En 1857, Engel à montré que les classes sociales se caractérisaient par des modes de dépenses spécifiques, avec des budgets différenciées allouées à des part de consommation (comme la nourriture, les vêtements, les loisirs, etc.). Or, en 1909, Maurice Halbwachs à infirmé et complexifié les lois d’Engel. Il a ainsi démontré que les dépenses des classes sociales n’étaient pas régies par le besoin matériel, mais par des rapports différents à l’argent (les ouvriers ont plus tendances à dépenser au jour le jour tandis que les cadres et les classes moyennes ont plus tendances à investir dans le logement, par exemple).

 

 

  • Les pauvres paient plus

 

L’accès au crédit à permis aux classes pauvres de devenir propriétaire et de désirer la même chose que les classes moyenne sans pour autant en avoir la capacité ; ainsi des vendeurs spécifiques à ces classes pauvres se sont développés, en les paupérisant encore plus : en leur permettant de recourir au crédit pour accéder à la consommation, ces vendeurs leurs faisaient payer cher la prise de risque ; ainsi, pour un même produit, les classes moyennes et supérieures payaient moins cher que les classes populaires. Même si les défenseurs de ces moyens d’accès à la consommation voyaient en cela une forme d’égalitarisation de la société, les écarts étaient trop grands pour qu’ils soient acceptés par la société, et ils ont été vivement décriés.

 

  • L’éthique de la dépense

 

Norbert Elias a identifié deux ethos différent quant aux dépenses : celui de l’aristocratie, qui voyait dans la consommation un fait ostentatoire de montrer sa richesse, et celui de la bourgeoisie, qui est organisé autour de l’épargne et du profit à long terme.

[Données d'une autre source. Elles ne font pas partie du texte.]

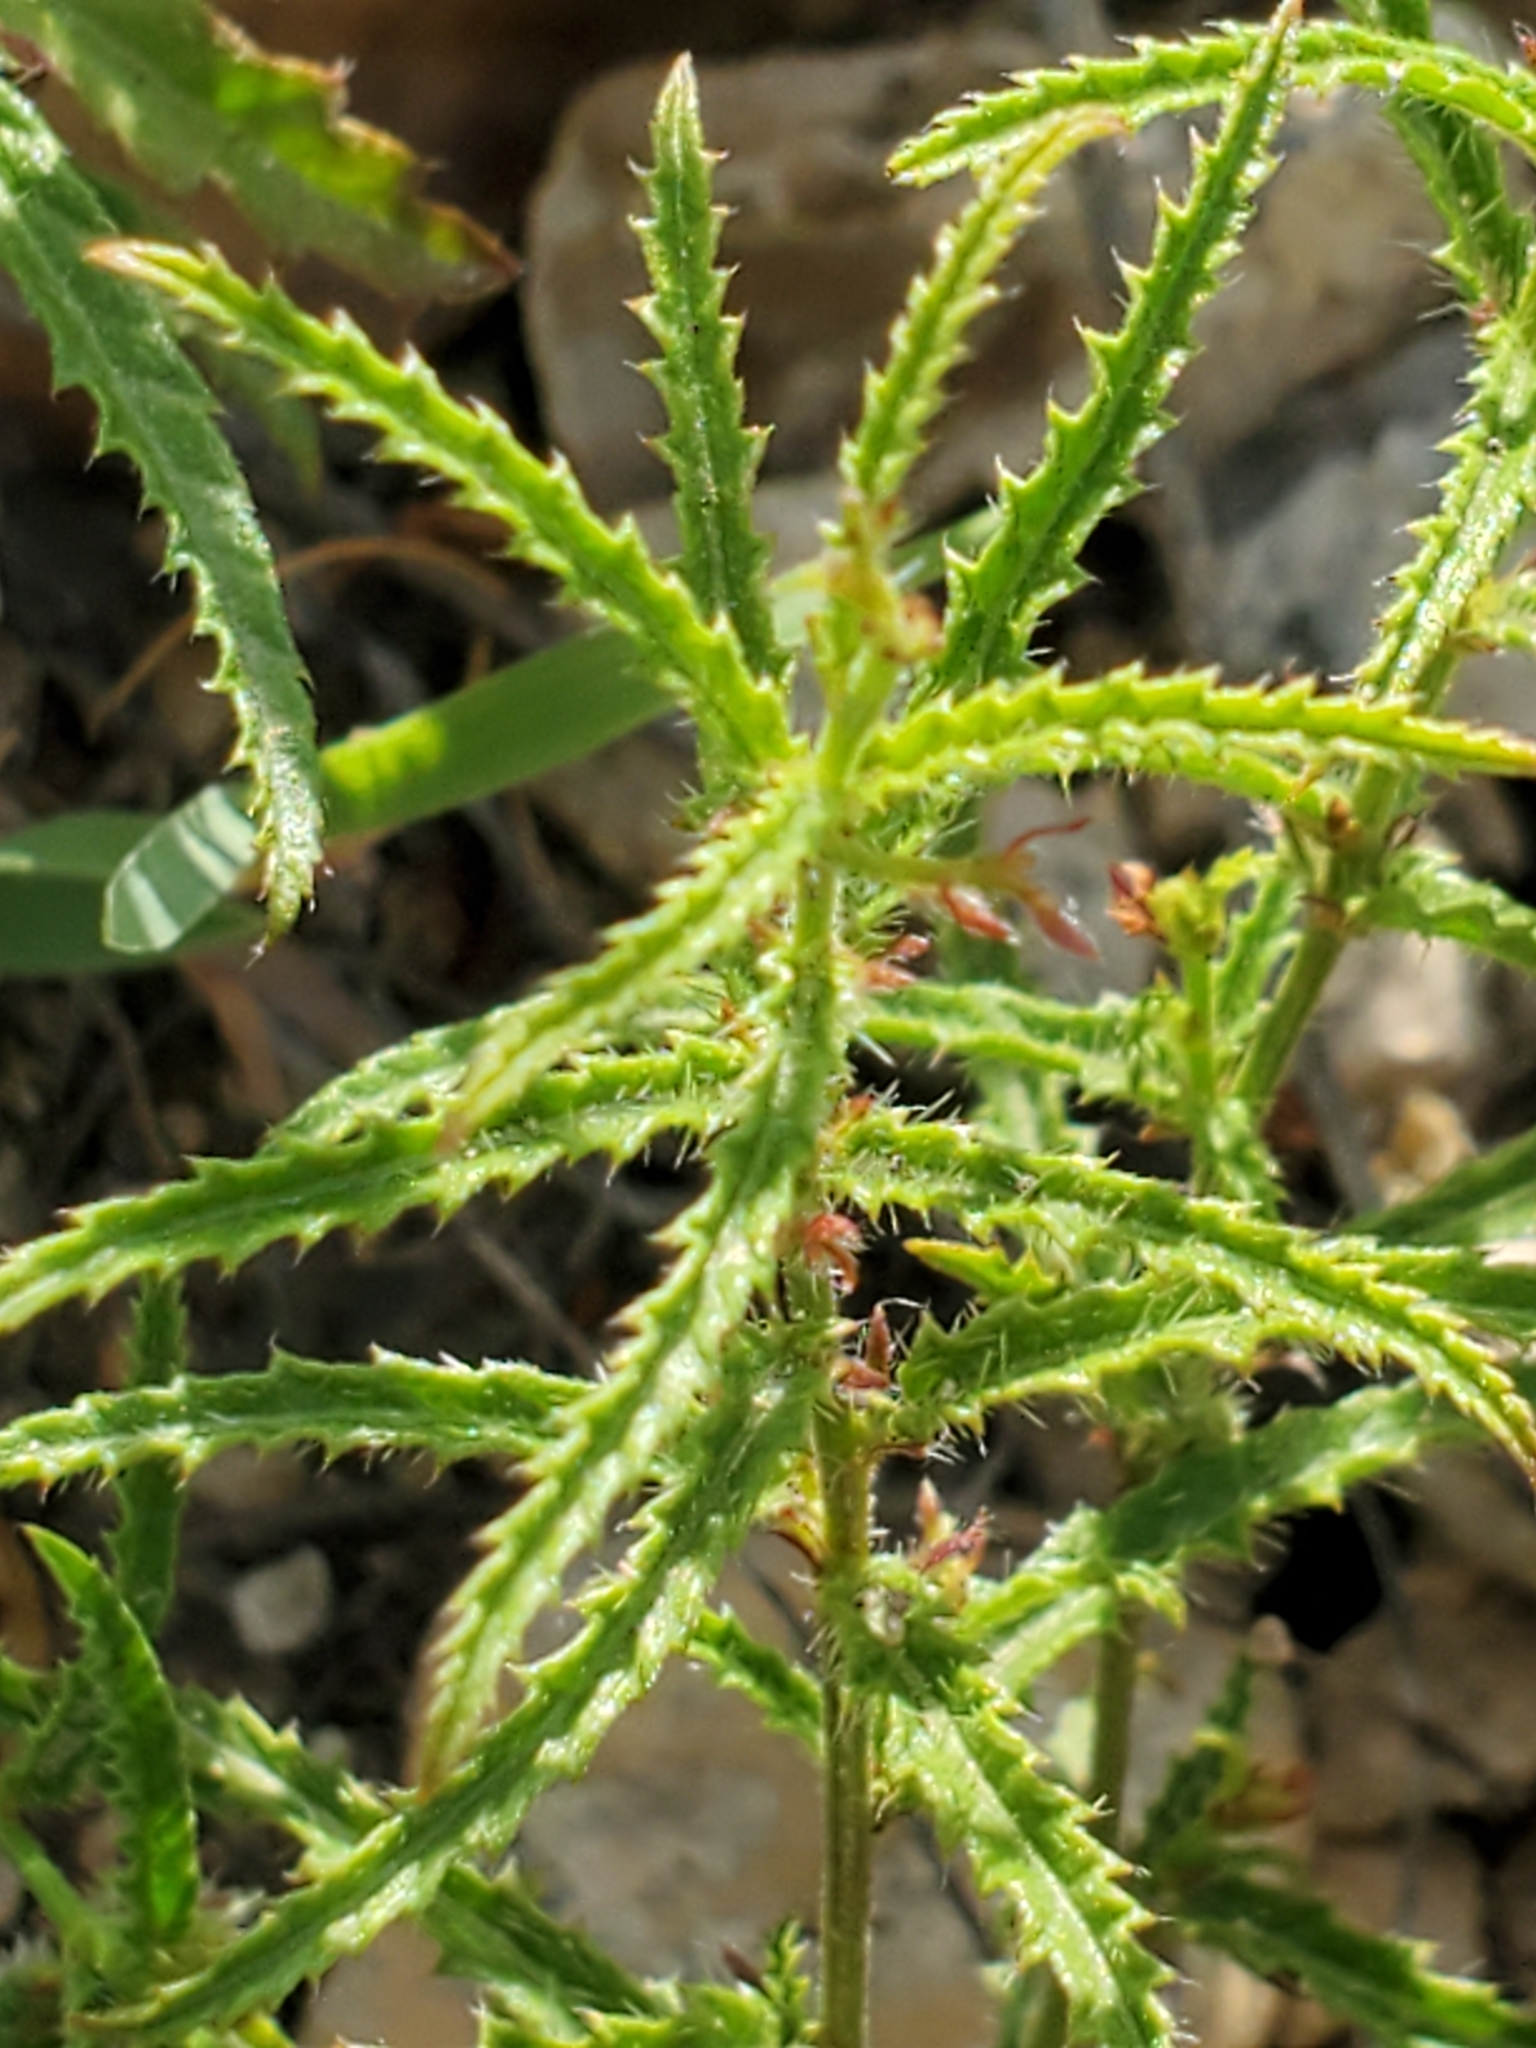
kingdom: Plantae
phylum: Tracheophyta
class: Magnoliopsida
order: Malpighiales
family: Euphorbiaceae
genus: Tragia
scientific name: Tragia ramosa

Ces deux ethos trouvent échos dans la société moderne : l’ethos bourgeois se retrouve dans la conception des classes moyennes, où la propension à l’épargne est forte, tandis que l’ethos des aristocrates se retrouve chez les promoteurs qui véhiculent une idée d’accès au plaisir immédiat (p.105). Aussi la classe politique oscille elle entre ces deux conception, ventant les mérites de la consommation, et prévenant les populations quant à une consommation ordonnée, afin d’éviter surendettement et paupérisation.

 

Au final, l’argent revêt donc une fonction de positionneur social, au même titre que la position sociale va définir les différents usages de l’argent.

 

 

Conclusion

 

Le livre se termine sur un rappel des points majeurs développés par les auteurs : La condamnation morale et l’objectivation fonctionnelle de l’argent, la nécessité de confiance et de contrôle par une institution politique, la place de l’argent dans la différenciation des positions sociales. Au final, l’argent possède plusieurs visages, et est vecteurs de normes, de valeurs, de positions et d’appréhension dans la société, et l’approche sociologique de cette objet qui nous parait si commun, si naturel nous permet de nous rendre compte de toute l’étendue du sujet, tant d’un point de vue humain que d’un point de vue relationnel.